**What is expected**
Here the job is to copy the data exactly and to exclude every image from it.
===== Extracted material
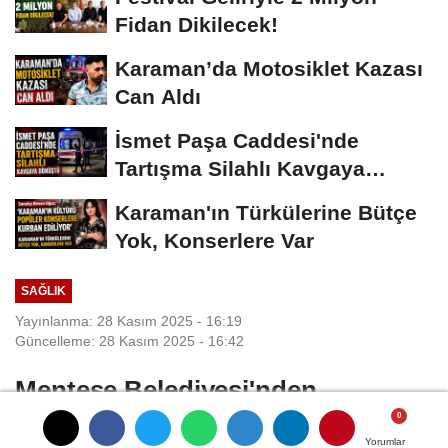
Fidan Dikilecek!
Karaman’da Motosiklet Kazası
Can Aldı
İsmet Paşa Caddesi'nde
Tartışma Silahlı Kavgaya
Dönüştü
Karaman'ın Türkülerine Bütçe
Yok, Konserlere Var
SAĞLIK
Yayınlanma: 28 Kasım 2025 - 16:19
Güncelleme: 28 Kasım 2025 - 16:42
Menteşe Belediyesi'nden
kasaplarda sıkı denetim
Yorumlar
Yorumlar
Yorumlar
==========
**Solved exercise**
Fidan Dikilecek!
Karaman’da Motosiklet Kazası
Can Aldı
İsmet Paşa Caddesi'nde
Tartışma Silahlı Kavgaya
Dönüştü
Karaman'ın Türkülerine Bütçe
Yok, Konserlere Var
SAĞLIK
Yayınlanma: 28 Kasım 2025 - 16:19
Güncelleme: 28 Kasım 2025 - 16:42
Menteşe Belediyesi'nden
kasaplarda sıkı denetim
Yorumlar
Yorumlar
Yorumlar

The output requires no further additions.